• [What to do]: In the entries below, begin at the line that has "Output:<br />" and stop after the line that has "SpringBoot, Java 11, Validation, Lombok.". Rewrite that stretch with "SpringBoot" switched to "Spring Boot" and nothing else changed, leaving out the pictures.

• [Input for this task]:

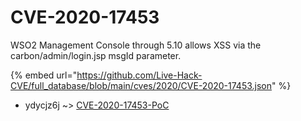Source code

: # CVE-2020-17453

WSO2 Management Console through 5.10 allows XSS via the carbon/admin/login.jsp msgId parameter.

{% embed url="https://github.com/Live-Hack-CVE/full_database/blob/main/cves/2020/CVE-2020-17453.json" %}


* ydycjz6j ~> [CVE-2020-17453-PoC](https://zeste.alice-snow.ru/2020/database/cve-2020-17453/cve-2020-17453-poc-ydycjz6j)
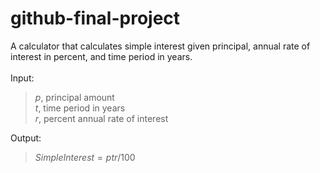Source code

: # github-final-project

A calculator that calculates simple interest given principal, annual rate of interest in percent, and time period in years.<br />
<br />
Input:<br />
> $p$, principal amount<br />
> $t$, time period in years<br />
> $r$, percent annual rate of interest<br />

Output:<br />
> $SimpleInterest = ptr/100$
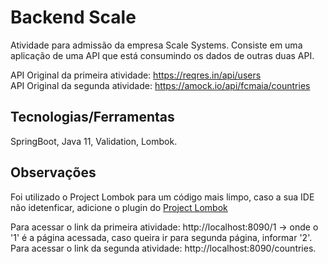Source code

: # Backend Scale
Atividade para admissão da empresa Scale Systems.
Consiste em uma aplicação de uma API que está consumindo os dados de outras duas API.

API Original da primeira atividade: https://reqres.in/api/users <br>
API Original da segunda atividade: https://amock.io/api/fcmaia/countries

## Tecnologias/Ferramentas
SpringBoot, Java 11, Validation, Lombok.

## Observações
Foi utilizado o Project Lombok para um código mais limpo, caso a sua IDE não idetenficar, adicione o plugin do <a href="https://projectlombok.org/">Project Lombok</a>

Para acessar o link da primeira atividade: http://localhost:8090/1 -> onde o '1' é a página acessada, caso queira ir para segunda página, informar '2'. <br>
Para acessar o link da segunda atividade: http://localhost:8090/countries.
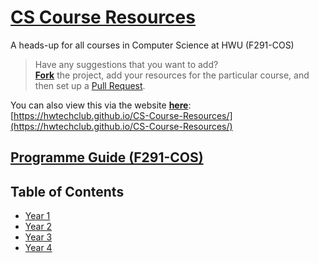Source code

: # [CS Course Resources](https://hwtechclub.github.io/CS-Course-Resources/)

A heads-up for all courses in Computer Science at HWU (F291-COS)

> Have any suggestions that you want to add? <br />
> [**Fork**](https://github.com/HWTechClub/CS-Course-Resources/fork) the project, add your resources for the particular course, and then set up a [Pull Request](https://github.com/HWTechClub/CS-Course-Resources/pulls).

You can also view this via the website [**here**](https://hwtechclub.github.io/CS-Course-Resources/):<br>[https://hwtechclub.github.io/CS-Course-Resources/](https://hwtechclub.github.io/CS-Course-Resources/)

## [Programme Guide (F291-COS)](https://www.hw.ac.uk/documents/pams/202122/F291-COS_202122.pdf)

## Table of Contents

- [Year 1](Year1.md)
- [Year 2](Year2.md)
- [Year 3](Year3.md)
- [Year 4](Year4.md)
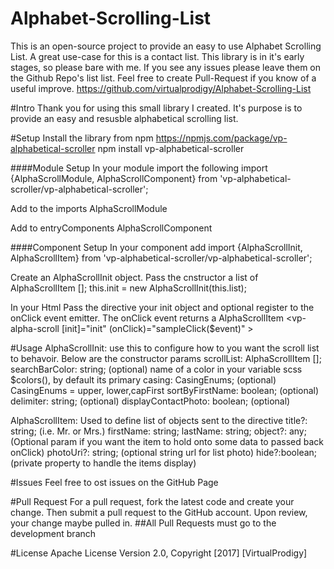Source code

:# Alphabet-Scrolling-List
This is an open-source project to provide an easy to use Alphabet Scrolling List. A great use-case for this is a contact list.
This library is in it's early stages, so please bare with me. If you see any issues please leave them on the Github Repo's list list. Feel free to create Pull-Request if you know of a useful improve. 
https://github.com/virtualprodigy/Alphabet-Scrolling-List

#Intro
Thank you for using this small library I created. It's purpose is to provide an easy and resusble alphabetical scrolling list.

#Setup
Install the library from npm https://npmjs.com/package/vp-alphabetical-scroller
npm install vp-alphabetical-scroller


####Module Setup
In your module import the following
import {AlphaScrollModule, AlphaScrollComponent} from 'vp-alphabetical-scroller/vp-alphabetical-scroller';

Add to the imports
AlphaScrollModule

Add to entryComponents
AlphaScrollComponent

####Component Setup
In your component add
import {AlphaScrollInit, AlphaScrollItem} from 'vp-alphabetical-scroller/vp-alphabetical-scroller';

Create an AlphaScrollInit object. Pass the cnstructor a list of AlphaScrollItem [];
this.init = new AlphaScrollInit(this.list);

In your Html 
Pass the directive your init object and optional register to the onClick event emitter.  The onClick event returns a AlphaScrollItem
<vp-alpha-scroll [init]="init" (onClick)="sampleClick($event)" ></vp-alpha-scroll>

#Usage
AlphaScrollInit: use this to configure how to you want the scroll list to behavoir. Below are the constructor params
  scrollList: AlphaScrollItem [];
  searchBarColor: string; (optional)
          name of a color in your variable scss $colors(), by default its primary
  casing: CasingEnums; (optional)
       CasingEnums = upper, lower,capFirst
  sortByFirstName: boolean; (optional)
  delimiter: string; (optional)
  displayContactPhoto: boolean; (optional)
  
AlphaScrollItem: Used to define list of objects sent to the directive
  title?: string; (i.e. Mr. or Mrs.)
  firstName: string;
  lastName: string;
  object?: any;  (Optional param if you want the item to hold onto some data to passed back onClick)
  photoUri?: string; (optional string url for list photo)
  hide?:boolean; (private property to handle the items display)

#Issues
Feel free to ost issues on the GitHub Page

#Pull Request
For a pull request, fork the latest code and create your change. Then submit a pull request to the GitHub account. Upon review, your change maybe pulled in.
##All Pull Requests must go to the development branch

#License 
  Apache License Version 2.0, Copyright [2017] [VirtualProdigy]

• [Result below]:
Output:<br />
> $SimpleInterest = ptr/100$
Source code

: # Backend Scale
Atividade para admissão da empresa Scale Systems.
Consiste em uma aplicação de uma API que está consumindo os dados de outras duas API.

API Original da primeira atividade: https://reqres.in/api/users <br>
API Original da segunda atividade: https://amock.io/api/fcmaia/countries

## Tecnologias/Ferramentas
Spring Boot, Java 11, Validation, Lombok.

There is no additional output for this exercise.